NSCC students ride the high seas during summer work terms
Students in marine engineer and navigation programs spend 180 to 360 days of their programs on ships
It wasn't a typical college test.
Last summer, as heavy rain pounded down and fog hugged hulking cargo ships ahead, Luke MacNutt faced one of the busiest harbours in the world.
With the captain of the research vessel on his right and a local harbour pilot on his left, MacNutt navigated an 82-metre ship into Singapore's port.
"They stick me on the wheel," he said. "There's huge ships passing in front of me, behind me, beside me.
"They're both giving me orders and I'm just doing everything I can to keep my composure and it turned out really well. I made it through."
MacNutt, 29, is in his third year of a marine navigation course, part of Nova Scotia Community College's Nautical Institute.
The course requires spending 12 months working on a ship. The past two summers MacNutt gained international experience — first on a research ship doing survey work and mapping in the Hawaiian Islands, then on a vessel that travelled between Australia, Indonesia, Singapore, the Marshall Islands and Hawaii.
Prerequisite: be willing to travel
"You get a really good sense of how the ship operates from the ground up," he said from the NSCC campus in Port Hawkesbury, where he's spending the winter finishing his last semester.
During the winter months, students attend classes and work with navigation and engine simulators.
MacNutt says the program has blended his love for travel and the sea — he spent much of his 20s teaching diving.
"I got to steer the ship under the Golden Gate Bridge in San Francisco my first year as well. Those are pretty special things that not a lot of people get to do."
Vivek Saxena, the academic chair of the NSCC Nautical Institute, says MacNutt's experience isn't that unique among marine engineering and marine navigation technology students.
This past summer one student sailed on a ship from Gibraltar back to Canada, others worked on commercial vessels in the Great Lakes and ferries in the Maritimes.
"They're on different types of vessels across Canada, across the world basically," he said. "When you're a seafarer you're working internationally, you never know what country you're heading to."
The downside of the work — besides unpredictable weather and challenges on the ship — is long stretches of time away from friends and family, Saxena says.
To be successful, he says students need to enjoy working with their hands, have a sense of adventure and a background in physics and math.
About 24 students enter the program each year and Saxena says there's plenty of demand for their skills, since the program offered by the college is one of just a handful in the country.
From cruise to container ships
The Coast Guard College in Sydney offers a similar program but graduates go on to work for the Coast Guard, not commercial ships.
This summer MacNutt will fly to Fiji and spend his final work term at sea in the Pacific.
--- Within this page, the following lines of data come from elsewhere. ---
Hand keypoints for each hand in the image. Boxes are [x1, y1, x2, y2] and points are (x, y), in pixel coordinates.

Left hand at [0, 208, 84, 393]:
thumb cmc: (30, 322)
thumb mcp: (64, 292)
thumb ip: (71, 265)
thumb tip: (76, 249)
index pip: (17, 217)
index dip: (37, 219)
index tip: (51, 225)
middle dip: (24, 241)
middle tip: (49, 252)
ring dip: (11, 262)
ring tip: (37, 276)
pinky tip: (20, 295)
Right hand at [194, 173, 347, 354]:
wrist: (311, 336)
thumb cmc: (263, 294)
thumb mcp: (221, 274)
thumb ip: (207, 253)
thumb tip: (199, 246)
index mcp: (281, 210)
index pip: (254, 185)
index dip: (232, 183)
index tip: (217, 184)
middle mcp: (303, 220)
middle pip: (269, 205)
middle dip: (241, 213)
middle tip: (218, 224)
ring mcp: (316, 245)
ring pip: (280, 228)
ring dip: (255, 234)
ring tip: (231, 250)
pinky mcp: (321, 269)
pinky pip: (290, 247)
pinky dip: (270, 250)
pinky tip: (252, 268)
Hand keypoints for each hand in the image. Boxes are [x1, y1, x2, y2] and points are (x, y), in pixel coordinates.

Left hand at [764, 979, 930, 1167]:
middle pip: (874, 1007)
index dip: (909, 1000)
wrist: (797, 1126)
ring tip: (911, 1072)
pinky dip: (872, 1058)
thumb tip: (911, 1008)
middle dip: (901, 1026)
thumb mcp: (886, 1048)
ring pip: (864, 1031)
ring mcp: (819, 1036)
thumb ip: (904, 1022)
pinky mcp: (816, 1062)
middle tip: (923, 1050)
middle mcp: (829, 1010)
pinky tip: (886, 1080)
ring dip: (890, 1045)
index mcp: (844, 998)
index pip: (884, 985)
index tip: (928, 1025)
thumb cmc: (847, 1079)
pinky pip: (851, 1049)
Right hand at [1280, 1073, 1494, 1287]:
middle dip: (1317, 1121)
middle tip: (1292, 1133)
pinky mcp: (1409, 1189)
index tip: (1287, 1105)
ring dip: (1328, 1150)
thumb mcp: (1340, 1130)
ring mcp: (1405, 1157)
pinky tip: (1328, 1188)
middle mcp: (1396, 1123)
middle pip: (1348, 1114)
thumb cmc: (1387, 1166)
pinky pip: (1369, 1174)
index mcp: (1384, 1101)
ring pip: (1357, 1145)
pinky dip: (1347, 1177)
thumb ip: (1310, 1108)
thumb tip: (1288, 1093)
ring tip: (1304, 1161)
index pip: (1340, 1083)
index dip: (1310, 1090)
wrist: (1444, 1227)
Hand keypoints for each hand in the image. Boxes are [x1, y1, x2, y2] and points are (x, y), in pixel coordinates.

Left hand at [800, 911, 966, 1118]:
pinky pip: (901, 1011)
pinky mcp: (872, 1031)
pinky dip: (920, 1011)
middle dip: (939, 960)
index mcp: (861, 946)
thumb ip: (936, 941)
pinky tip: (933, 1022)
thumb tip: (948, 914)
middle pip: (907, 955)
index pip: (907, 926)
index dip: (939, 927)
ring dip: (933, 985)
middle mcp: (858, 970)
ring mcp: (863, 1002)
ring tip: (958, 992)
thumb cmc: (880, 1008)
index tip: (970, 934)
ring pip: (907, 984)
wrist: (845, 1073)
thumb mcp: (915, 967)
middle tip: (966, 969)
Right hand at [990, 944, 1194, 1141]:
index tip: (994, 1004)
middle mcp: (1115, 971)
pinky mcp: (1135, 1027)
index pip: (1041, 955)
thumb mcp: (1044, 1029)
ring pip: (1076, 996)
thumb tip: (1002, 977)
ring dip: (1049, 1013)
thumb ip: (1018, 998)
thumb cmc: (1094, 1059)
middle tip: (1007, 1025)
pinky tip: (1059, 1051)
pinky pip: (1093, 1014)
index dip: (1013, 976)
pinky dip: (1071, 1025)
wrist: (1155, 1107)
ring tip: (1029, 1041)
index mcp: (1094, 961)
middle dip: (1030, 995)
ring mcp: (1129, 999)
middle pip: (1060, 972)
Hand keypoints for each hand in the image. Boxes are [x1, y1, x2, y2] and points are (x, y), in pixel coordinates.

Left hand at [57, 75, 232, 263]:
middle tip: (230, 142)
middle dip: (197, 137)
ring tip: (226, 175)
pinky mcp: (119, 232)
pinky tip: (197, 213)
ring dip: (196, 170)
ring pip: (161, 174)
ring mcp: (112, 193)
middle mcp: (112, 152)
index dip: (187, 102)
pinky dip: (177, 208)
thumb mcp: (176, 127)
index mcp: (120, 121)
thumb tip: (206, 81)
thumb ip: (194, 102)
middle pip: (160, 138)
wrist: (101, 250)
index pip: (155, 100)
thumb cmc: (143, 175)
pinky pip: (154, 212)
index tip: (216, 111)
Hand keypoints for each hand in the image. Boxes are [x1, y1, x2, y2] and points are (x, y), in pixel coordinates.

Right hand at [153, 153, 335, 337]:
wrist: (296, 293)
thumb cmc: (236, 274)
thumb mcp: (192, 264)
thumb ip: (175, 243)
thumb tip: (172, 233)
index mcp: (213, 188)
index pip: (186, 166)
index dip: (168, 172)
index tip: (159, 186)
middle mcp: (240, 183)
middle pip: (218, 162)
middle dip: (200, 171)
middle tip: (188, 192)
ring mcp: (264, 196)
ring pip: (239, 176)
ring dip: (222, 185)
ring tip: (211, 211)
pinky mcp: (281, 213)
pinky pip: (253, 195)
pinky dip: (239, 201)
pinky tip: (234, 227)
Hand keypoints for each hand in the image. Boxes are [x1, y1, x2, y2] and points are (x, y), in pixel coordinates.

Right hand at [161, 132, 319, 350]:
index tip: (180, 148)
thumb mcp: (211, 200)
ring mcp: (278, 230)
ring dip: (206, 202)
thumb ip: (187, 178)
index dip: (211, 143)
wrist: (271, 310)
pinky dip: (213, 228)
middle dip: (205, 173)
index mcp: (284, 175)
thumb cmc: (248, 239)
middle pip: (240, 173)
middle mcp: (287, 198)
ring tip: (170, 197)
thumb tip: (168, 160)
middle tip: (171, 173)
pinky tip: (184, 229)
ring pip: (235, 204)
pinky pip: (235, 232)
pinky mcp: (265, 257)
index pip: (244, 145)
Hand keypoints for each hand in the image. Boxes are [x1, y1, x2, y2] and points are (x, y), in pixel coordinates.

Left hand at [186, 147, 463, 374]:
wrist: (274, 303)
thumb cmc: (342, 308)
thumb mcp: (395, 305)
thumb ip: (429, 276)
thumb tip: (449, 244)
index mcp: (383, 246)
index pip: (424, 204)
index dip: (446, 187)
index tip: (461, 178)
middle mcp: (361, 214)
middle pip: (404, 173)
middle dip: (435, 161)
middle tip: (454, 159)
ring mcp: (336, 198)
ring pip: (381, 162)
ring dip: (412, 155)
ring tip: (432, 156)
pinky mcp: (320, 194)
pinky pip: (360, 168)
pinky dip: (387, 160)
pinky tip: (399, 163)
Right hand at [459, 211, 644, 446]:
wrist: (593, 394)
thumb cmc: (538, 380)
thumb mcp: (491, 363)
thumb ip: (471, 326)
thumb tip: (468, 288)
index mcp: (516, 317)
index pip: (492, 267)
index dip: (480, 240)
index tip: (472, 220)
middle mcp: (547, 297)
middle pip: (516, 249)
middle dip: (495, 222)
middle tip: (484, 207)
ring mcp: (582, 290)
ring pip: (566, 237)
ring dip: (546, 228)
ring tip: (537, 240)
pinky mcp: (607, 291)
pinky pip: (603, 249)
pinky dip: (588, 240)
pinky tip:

He will take a Transport Canada exam and he's not worried about finding work.
He says he's open to working in the oil and gas industry, cruise ships, container ships and tankers — either on the East Coast or abroad.
"There's a lot of possibilities," he said. "Coming out of the course, you know there's going to be opportunities for you. You're going to be spending your money on school but you know you're going to be rewarded for it at the end of the day."